NEFAnews.Com BOLMONG – Peristiwa longsor terjadi di area Pertambangan Emas Tanpa Izin (PETI) Bolingongot, Desa Mopait, Kecamatan Lolayan, Kabupaten Bolaang Mongondow (Bolmong), Sulawesi Utara, pada Jumat (26/6/2026) dini hari. Akibat kejadian tersebut, dua penambang dilaporkan hilang dan hingga kini masih dalam proses pencarian.

Berdasarkan informasi yang dihimpun, longsor terjadi saat para penambang sedang beraktivitas di lokasi PETI yang berada di sekitar kawasan PT Bulawan Daya Lestari (BDL).

Salah seorang penambang berinisial NL mengatakan, hingga saat ini masih ada dua warga yang belum ditemukan.
“PETI di lokasi tersebut memang sudah dilarang, tapi aktivitasnya sama sekali tidak berhenti,” ujarnya.

Ia juga mengungkapkan bahwa identitas kedua korban belum dapat dipastikan karena kondisi di lokasi saat kejadian sangat gelap sehingga menyulitkan proses pencarian.

“Karena kalau malam sangat gelap. Jadi pencarian memang agak sulit,” ungkapnya.

Sementara itu, Kasat Reskrim Polres Kotamobagu, Iptu Ahmad Waafi, membenarkan adanya laporan mengenai penambang yang diduga tertimbun material longsor.

“Saya sudah dari lokasi, pencarian sudah dilakukan.
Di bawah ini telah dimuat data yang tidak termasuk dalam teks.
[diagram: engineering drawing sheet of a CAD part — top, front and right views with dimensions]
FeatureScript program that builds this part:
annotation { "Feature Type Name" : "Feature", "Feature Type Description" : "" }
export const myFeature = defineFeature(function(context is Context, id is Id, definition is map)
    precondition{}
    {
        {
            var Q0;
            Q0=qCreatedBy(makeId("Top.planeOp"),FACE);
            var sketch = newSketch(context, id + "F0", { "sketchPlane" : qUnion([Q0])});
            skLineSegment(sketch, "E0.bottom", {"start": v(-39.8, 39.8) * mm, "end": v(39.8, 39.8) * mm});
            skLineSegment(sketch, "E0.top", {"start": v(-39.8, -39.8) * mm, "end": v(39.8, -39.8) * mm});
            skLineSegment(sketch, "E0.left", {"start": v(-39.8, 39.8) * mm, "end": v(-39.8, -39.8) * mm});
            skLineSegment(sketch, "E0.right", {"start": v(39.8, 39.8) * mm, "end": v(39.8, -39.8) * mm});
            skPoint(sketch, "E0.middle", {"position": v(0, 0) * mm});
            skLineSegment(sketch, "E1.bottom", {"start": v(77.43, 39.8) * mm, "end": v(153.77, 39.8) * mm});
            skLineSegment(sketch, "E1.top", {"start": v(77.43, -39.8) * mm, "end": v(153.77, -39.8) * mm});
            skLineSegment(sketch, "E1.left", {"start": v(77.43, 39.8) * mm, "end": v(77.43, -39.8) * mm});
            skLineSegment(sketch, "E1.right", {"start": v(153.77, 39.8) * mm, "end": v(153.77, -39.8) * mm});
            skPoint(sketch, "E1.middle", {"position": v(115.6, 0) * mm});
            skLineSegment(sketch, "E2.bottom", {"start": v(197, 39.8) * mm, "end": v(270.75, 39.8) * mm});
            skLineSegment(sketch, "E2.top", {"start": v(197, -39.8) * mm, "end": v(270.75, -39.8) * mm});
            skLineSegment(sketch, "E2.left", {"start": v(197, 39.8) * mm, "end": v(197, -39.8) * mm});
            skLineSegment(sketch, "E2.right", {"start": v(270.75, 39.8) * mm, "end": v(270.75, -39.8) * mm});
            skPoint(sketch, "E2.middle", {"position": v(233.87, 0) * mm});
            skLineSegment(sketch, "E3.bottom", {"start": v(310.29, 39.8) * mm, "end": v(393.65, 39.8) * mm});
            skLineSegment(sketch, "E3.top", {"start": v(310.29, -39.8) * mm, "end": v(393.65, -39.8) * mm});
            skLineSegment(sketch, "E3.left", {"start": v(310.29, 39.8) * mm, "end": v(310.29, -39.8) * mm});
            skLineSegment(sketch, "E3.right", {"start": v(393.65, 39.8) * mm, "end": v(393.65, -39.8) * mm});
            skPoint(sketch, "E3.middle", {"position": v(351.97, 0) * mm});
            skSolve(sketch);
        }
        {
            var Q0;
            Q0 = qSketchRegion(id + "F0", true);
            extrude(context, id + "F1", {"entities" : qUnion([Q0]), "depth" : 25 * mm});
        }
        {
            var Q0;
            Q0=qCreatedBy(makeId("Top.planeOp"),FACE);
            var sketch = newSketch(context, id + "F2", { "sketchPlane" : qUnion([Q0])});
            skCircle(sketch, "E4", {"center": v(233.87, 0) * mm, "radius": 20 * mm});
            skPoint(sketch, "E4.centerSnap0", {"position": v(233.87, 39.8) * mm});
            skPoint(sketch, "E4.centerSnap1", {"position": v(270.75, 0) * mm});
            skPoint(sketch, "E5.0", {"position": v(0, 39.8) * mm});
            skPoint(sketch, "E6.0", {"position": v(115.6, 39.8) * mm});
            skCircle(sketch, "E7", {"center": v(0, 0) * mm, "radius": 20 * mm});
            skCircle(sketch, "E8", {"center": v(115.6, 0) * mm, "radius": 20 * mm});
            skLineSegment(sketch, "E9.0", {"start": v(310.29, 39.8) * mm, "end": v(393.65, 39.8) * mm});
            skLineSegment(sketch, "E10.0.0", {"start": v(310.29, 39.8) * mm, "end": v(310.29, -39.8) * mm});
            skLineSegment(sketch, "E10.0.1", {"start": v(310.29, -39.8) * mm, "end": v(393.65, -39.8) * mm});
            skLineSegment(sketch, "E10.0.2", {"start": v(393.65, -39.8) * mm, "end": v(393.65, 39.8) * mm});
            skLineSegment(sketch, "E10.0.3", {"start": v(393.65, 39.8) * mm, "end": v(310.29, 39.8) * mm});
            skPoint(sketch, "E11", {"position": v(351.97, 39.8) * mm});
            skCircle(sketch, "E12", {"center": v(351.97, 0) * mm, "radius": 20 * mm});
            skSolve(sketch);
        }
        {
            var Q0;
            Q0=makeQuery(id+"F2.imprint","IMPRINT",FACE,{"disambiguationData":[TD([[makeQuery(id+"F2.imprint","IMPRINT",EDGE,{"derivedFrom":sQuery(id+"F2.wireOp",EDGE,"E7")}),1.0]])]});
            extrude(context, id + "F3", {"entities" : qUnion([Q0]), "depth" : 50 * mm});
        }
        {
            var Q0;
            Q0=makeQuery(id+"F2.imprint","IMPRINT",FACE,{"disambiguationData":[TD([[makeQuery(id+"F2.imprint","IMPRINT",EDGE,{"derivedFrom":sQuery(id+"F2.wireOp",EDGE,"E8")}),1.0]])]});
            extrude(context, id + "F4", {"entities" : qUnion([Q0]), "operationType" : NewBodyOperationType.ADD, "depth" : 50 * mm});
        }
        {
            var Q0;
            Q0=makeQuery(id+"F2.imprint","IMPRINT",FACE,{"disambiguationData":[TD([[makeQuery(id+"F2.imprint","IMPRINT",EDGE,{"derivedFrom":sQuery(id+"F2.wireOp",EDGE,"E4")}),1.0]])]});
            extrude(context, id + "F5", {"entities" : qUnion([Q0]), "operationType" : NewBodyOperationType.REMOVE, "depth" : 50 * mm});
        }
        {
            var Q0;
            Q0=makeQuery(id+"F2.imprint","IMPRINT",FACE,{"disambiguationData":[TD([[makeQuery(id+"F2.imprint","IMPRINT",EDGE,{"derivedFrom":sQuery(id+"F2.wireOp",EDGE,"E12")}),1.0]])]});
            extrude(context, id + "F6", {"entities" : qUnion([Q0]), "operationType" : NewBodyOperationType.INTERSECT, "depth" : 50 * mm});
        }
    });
Terkait identitas memang belum ada karena masih simpang siur,” katanya.

Ia menambahkan, pencarian kembali dilanjutkan pada pagi hari dengan melibatkan sejumlah instansi terkait.

“Karena kalau malam keadaan sangat gelap. Makanya pagi ini akan ada beberapa instansi yang turun,” tegasnya.
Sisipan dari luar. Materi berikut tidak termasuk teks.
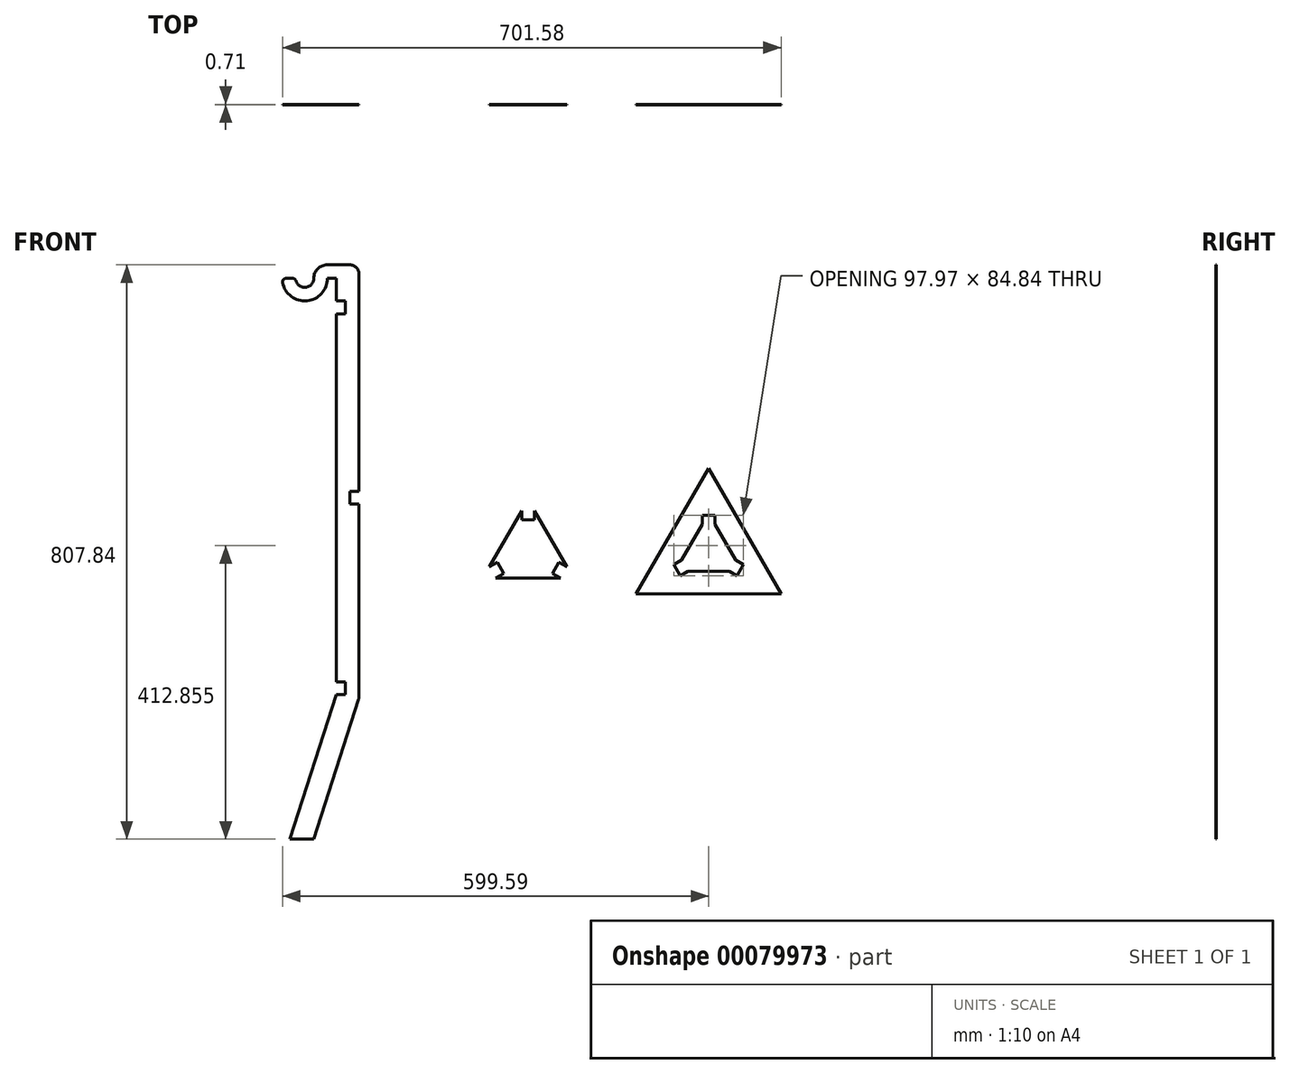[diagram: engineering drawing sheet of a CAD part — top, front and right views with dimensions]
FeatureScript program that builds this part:
annotation { "Feature Type Name" : "Feature", "Feature Type Description" : "" }
export const myFeature = defineFeature(function(context is Context, id is Id, definition is map)
    precondition{}
    {
        {
            assignVariable(context, id + "F0", {"name" : "Thickness", "anyValue" : .71});
        }
        {
            var Q0;
            Q0=qCreatedBy(makeId("Front.planeOp"),FACE);
            var sketch = newSketch(context, id + "F1", { "sketchPlane" : qUnion([Q0])});
            skLineSegment(sketch, "E0.bottom", {"start": v(-15.88, 403.92) * mm, "end": v(15.87, 403.92) * mm});
            skLineSegment(sketch, "E0.left", {"start": v(-15.88, 403.92) * mm, "end": v(-15.87, -200.72) * mm});
            skLineSegment(sketch, "E0.right", {"start": v(15.87, 403.92) * mm, "end": v(15.88, -205.68) * mm});
            skPoint(sketch, "E0.middle", {"position": v(0, 0) * mm});
            skLineSegment(sketch, "E1.bottom", {"start": v(-15.88, 403.92) * mm, "end": v(-28.58, 403.92) * mm});
            skLineSegment(sketch, "E1.top", {"start": v(-15.88, 384.87) * mm, "end": v(-28.58, 384.87) * mm});
            skLineSegment(sketch, "E1.left", {"start": v(-15.88, 403.92) * mm, "end": v(-15.88, 384.87) * mm});
            skLineSegment(sketch, "E2", {"start": v(-28.58, 403.92) * mm, "end": v(-28.58, 384.87) * mm});
            skArc(sketch, "E3", {"start": v(-92.08, 384.87) * mm, "mid": v(-60.33, 353.12) * mm, "end": v(-28.58, 384.87) * mm});
            skLineSegment(sketch, "E4", {"start": v(-28.58, 384.87) * mm, "end": v(-92.08, 384.87) * mm});
            skArc(sketch, "E5.0", {"start": v(-73.03, 384.87) * mm, "mid": v(-60.33, 372.17) * mm, "end": v(-47.63, 384.87) * mm});
            skArc(sketch, "E6", {"start": v(-47.63, 384.87) * mm, "mid": v(-42.05, 398.34) * mm, "end": v(-28.58, 403.92) * mm});
            skLineSegment(sketch, "E7", {"start": v(-47.62, -403.92) * mm, "end": v(15.88, -403.92) * mm});
            skLineSegment(sketch, "E8", {"start": v(-47.62, -403.92) * mm, "end": v(15.88, -205.68) * mm});
            skLineSegment(sketch, "E9.0", {"start": v(-80.96, -403.92) * mm, "end": v(-15.87, -200.72) * mm});
            skLineSegment(sketch, "E10.bottom", {"start": v(-15.87, -200.72) * mm, "end": v(-3.17, -200.72) * mm});
            skLineSegment(sketch, "E10.top", {"start": v(-15.87, -182.69) * mm, "end": v(-3.17, -182.69) * mm});
            skLineSegment(sketch, "E10.left", {"start": v(-15.87, -200.72) * mm, "end": v(-15.87, -182.69) * mm});
            skLineSegment(sketch, "E10.right", {"start": v(-3.17, -200.72) * mm, "end": v(-3.17, -182.69) * mm});
            skLineSegment(sketch, "E11.bottom", {"start": v(-15.88, 353.12) * mm, "end": v(-3.18, 353.12) * mm});
            skLineSegment(sketch, "E11.top", {"start": v(-15.88, 335.09) * mm, "end": v(-3.18, 335.09) * mm});
            skLineSegment(sketch, "E11.left", {"start": v(-15.88, 353.12) * mm, "end": v(-15.88, 335.09) * mm});
            skLineSegment(sketch, "E11.right", {"start": v(-3.17, 353.12) * mm, "end": v(-3.17, 335.09) * mm});
            skPoint(sketch, "E12", {"position": v(-60.33, 353.12) * mm});
            skLineSegment(sketch, "E13", {"start": v(-3.18, 335.09) * mm, "end": v(-3.17, -182.69) * mm, "construction": true});
            skLineSegment(sketch, "E14", {"start": v(15.87, 76.2) * mm, "end": v(-3.18, 76.2) * mm, "construction": true});
            skLineSegment(sketch, "E15.bottom", {"start": v(15.87, 76.2) * mm, "end": v(3.17, 76.2) * mm, "construction": true});
            skLineSegment(sketch, "E15.top", {"start": v(15.87, 85.22) * mm, "end": v(3.17, 85.22) * mm});
            skLineSegment(sketch, "E15.left", {"start": v(15.87, 76.2) * mm, "end": v(15.87, 85.22) * mm});
            skLineSegment(sketch, "E15.right", {"start": v(3.18, 76.2) * mm, "end": v(3.18, 85.22) * mm});
            skLineSegment(sketch, "E16.MirrorCS", {"start": v(3.18, 76.2) * mm, "end": v(3.18, 67.18) * mm});
            skLineSegment(sketch, "E17.MirrorCS", {"start": v(15.87, 67.18) * mm, "end": v(3.17, 67.18) * mm});
            skLineSegment(sketch, "E18", {"start": v(-80.96, -403.92) * mm, "end": v(-47.62, -403.92) * mm});
            skCircle(sketch, "E19.cCircle", {"center": v(254, 0) * mm, "radius": 36.66 * mm, "construction": true});
            skLineSegment(sketch, "E19.0", {"start": v(317.5, -36.66) * mm, "end": v(190.5, -36.66) * mm});
            skLineSegment(sketch, "E19.1", {"start": v(190.5, -36.66) * mm, "end": v(254, 73.32) * mm});
            skLineSegment(sketch, "E19.2", {"start": v(254, 73.32) * mm, "end": v(317.5, -36.66) * mm});
            skPoint(sketch, "E19.0.midPoint", {"position": v(254, -36.66) * mm});
            skLineSegment(sketch, "E20", {"start": v(244.98, 57.7) * mm, "end": v(263.02, 57.7) * mm});
            skLineSegment(sketch, "E21", {"start": v(244.98, 57.7) * mm, "end": v(244.98, 45) * mm});
            skLineSegment(sketch, "E22", {"start": v(244.98, 45) * mm, "end": v(263.02, 45) * mm});
            skLineSegment(sketch, "E23", {"start": v(263.02, 45) * mm, "end": v(263.02, 57.7) * mm});
            skLineSegment(sketch, "E24.1.0", {"start": v(210.52, -14.7) * mm, "end": v(199.52, -21.04) * mm});
            skLineSegment(sketch, "E24.1.1", {"start": v(219.53, -30.31) * mm, "end": v(210.52, -14.7) * mm});
            skLineSegment(sketch, "E24.1.2", {"start": v(208.53, -36.66) * mm, "end": v(219.53, -30.31) * mm});
            skLineSegment(sketch, "E24.2.0", {"start": v(288.47, -30.31) * mm, "end": v(299.47, -36.66) * mm});
            skLineSegment(sketch, "E24.2.1", {"start": v(297.48, -14.7) * mm, "end": v(288.47, -30.31) * mm});
            skLineSegment(sketch, "E24.2.2", {"start": v(308.48, -21.04) * mm, "end": v(297.48, -14.7) * mm});
            skCircle(sketch, "E25.cCircle", {"center": v(508, 0) * mm, "radius": 36.66 * mm, "construction": true});
            skLineSegment(sketch, "E25.0", {"start": v(571.5, -36.66) * mm, "end": v(444.5, -36.66) * mm, "construction": true});
            skLineSegment(sketch, "E25.1", {"start": v(444.5, -36.66) * mm, "end": v(508, 73.32) * mm, "construction": true});
            skLineSegment(sketch, "E25.2", {"start": v(508, 73.32) * mm, "end": v(571.5, -36.66) * mm, "construction": true});
            skPoint(sketch, "E25.0.midPoint", {"position": v(508, -36.66) * mm});
            skLineSegment(sketch, "E26", {"start": v(498.98, 57.7) * mm, "end": v(517.02, 57.7) * mm, "construction": true});
            skLineSegment(sketch, "E27", {"start": v(498.98, 57.7) * mm, "end": v(498.98, 45) * mm, "construction": true});
            skLineSegment(sketch, "E28", {"start": v(498.98, 45) * mm, "end": v(517.02, 45) * mm, "construction": true});
            skLineSegment(sketch, "E29", {"start": v(517.02, 45) * mm, "end": v(517.02, 57.7) * mm, "construction": true});
            skLineSegment(sketch, "E30.1.0", {"start": v(464.52, -14.7) * mm, "end": v(453.52, -21.04) * mm, "construction": true});
            skLineSegment(sketch, "E30.1.1", {"start": v(473.53, -30.31) * mm, "end": v(464.52, -14.7) * mm, "construction": true});
            skLineSegment(sketch, "E30.1.2", {"start": v(462.53, -36.66) * mm, "end": v(473.53, -30.31) * mm, "construction": true});
            skLineSegment(sketch, "E30.2.0", {"start": v(542.47, -30.31) * mm, "end": v(553.47, -36.66) * mm, "construction": true});
            skLineSegment(sketch, "E30.2.1", {"start": v(551.48, -14.7) * mm, "end": v(542.47, -30.31) * mm, "construction": true});
            skLineSegment(sketch, "E30.2.2", {"start": v(562.48, -21.04) * mm, "end": v(551.48, -14.7) * mm, "construction": true});
            skLineSegment(sketch, "E31.0", {"start": v(498.98, 38.66) * mm, "end": v(517.02, 38.66) * mm, "construction": true});
            skLineSegment(sketch, "E32", {"start": v(498.98, 38.66) * mm, "end": v(498.98, 51.36) * mm});
            skLineSegment(sketch, "E33", {"start": v(498.98, 51.36) * mm, "end": v(517.02, 51.36) * mm});
            skLineSegment(sketch, "E34", {"start": v(517.02, 51.36) * mm, "end": v(517.02, 38.66) * mm});
            skLineSegment(sketch, "E35.1.0", {"start": v(468.03, -33.49) * mm, "end": v(459.02, -17.87) * mm});
            skLineSegment(sketch, "E35.1.1", {"start": v(479.03, -27.14) * mm, "end": v(468.03, -33.49) * mm});
            skLineSegment(sketch, "E35.1.2", {"start": v(459.02, -17.87) * mm, "end": v(470.01, -11.52) * mm});
            skLineSegment(sketch, "E35.2.0", {"start": v(556.98, -17.87) * mm, "end": v(547.97, -33.49) * mm});
            skLineSegment(sketch, "E35.2.1", {"start": v(545.99, -11.52) * mm, "end": v(556.98, -17.87) * mm});
            skLineSegment(sketch, "E35.2.2", {"start": v(547.97, -33.49) * mm, "end": v(536.97, -27.14) * mm});
            skLineSegment(sketch, "E36", {"start": v(498.98, 38.66) * mm, "end": v(470.01, -11.52) * mm});
            skLineSegment(sketch, "E37", {"start": v(479.03, -27.14) * mm, "end": v(536.97, -27.14) * mm});
            skLineSegment(sketch, "E38", {"start": v(545.99, -11.52) * mm, "end": v(517.02, 38.66) * mm});
            skLineSegment(sketch, "E39.0", {"start": v(610, -58.89) * mm, "end": v(508, 117.77) * mm});
            skLineSegment(sketch, "E40.0", {"start": v(406, -58.89) * mm, "end": v(610, -58.89) * mm});
            skLineSegment(sketch, "E41.0", {"start": v(508, 117.77) * mm, "end": v(406, -58.89) * mm});
            skSolve(sketch);
        }
        {
            var Q0;
            {var subQ2=sQuery(id+"F1.wireOp",EDGE,"E0.bottom");Q0=makeQuery(id+"F1.imprint","IMPRINT",FACE,{"disambiguationData":[TD([[makeQuery(id+"F1.imprint","IMPRINT",EDGE,{"derivedFrom":subQ2}),-1.0]])]});}
            var Q1;
            {var subQ7=sQuery(id+"F1.wireOp",EDGE,"E21");Q1=makeQuery(id+"F1.imprint","IMPRINT",FACE,{"disambiguationData":[TD([[makeQuery(id+"F1.imprint","IMPRINT",EDGE,{"derivedFrom":subQ7}),-1.0]])]});}
            var Q2;
            Q2=makeQuery(id+"F1.imprint","IMPRINT",FACE,{"disambiguationData":[TD([[makeQuery(id+"F1.imprint","IMPRINT",EDGE,{"derivedFrom":sQuery(id+"F1.wireOp",EDGE,"E32")}),1.0]])]});
            var Q3;
            {var subQ0=sQuery(id+"F1.wireOp",EDGE,"E3");Q3=makeQuery(id+"F1.imprint","IMPRINT",FACE,{"disambiguationData":[TD([[makeQuery(id+"F1.imprint","IMPRINT",EDGE,{"derivedFrom":subQ0}),1.0]])]});}
            var Q4;
            {var subQ0=sQuery(id+"F1.wireOp",EDGE,"E2");Q4=makeQuery(id+"F1.imprint","IMPRINT",FACE,{"disambiguationData":[TD([[makeQuery(id+"F1.imprint","IMPRINT",EDGE,{"derivedFrom":subQ0}),-1.0]])]});}
            var Q5;
            Q5=makeQuery(id+"F1.imprint","IMPRINT",FACE,{"disambiguationData":[TD([[makeQuery(id+"F1.imprint","IMPRINT",EDGE,{"derivedFrom":sQuery(id+"F1.wireOp",EDGE,"E1.bottom")}),1.0]])]});
            extrude(context, id + "F2", {"entities" : qUnion([Q0, Q1, Q2, Q3, Q4, Q5]), "depth" : (getVariable(context, 'Thickness')) * mm});
        }
        {
            var Q0;
            Q0=makeQuery(id+"F2.opExtrude","SWEPT_EDGE",EDGE,{"disambiguationData":[OSD([sQuery(id+"F1.wireOp",EDGE,"E0.right"),sQuery(id+"F1.wireOp",EDGE,"E8")])]});
            var Q1;
            Q1=makeQuery(id+"F2.opExtrude","SWEPT_EDGE",EDGE,{"disambiguationData":[OSD([sQuery(id+"F1.wireOp",EDGE,"E0.bottom"),sQuery(id+"F1.wireOp",EDGE,"E0.right")])]});
            fillet(context, id + "F3", {"entities" : qUnion([Q0, Q1]), "radius" : 12.7 * mm, "tangentPropagation" : true, "allowEdgeOverflow" : false});
        }
        {
            var Q0;
            Q0=makeQuery(id+"F2.opExtrude","SWEPT_EDGE",EDGE,{"disambiguationData":[OSD([sQuery(id+"F1.wireOp",EDGE,"E4"),sQuery(id+"F1.wireOp",EDGE,"E5.0")])]});
            var Q1;
            Q1=makeQuery(id+"F2.opExtrude","SWEPT_EDGE",EDGE,{"disambiguationData":[OSD([sQuery(id+"F1.wireOp",EDGE,"E3"),sQuery(id+"F1.wireOp",EDGE,"E4")])]});
            fillet(context, id + "F4", {"entities" : qUnion([Q0, Q1]), "radius" : 5.08 * mm, "tangentPropagation" : true, "allowEdgeOverflow" : false});
        }
    });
Di sisi lain, seorang warga yang meminta identitasnya tidak dipublikasikan menyampaikan bahwa menurut informasi yang diperolehnya, material yang diduga menimbun kedua korban berasal dari material buangan PT Bulawan Daya Lestari (BDL).

Namun demikian, informasi tersebut masih berupa dugaan dari sumber yang tidak disebutkan identitasnya dan belum mendapat konfirmasi resmi dari pihak PT Bulawan Daya Lestari maupun hasil penyelidikan aparat kepolisian. Hingga kini, penyebab pasti longsor masih dalam proses penyelidikan.

Selain itu, berdasarkan informasi yang diterima, salah satu korban diketahui merupakan anggota salah satu komunitas pecinta otomotif Muda Caraka BMR Sulawesi Utara. Meski demikian, identitas korban masih menunggu konfirmasi resmi dari pihak keluarga maupun aparat berwenang.

Hingga berita ini diterbitkan, tim gabungan dibantuan masyarakat setempat dan Anggota Komunitas Pecinta Otomotif Muda Caraka BMR masih terus melakukan pencarian terhadap kedua korban yang dilaporkan hilang, sementara aparat kepolisian terus mengumpulkan keterangan dan bukti di lokasi kejadian guna mengungkap penyebab pasti insiden tersebut.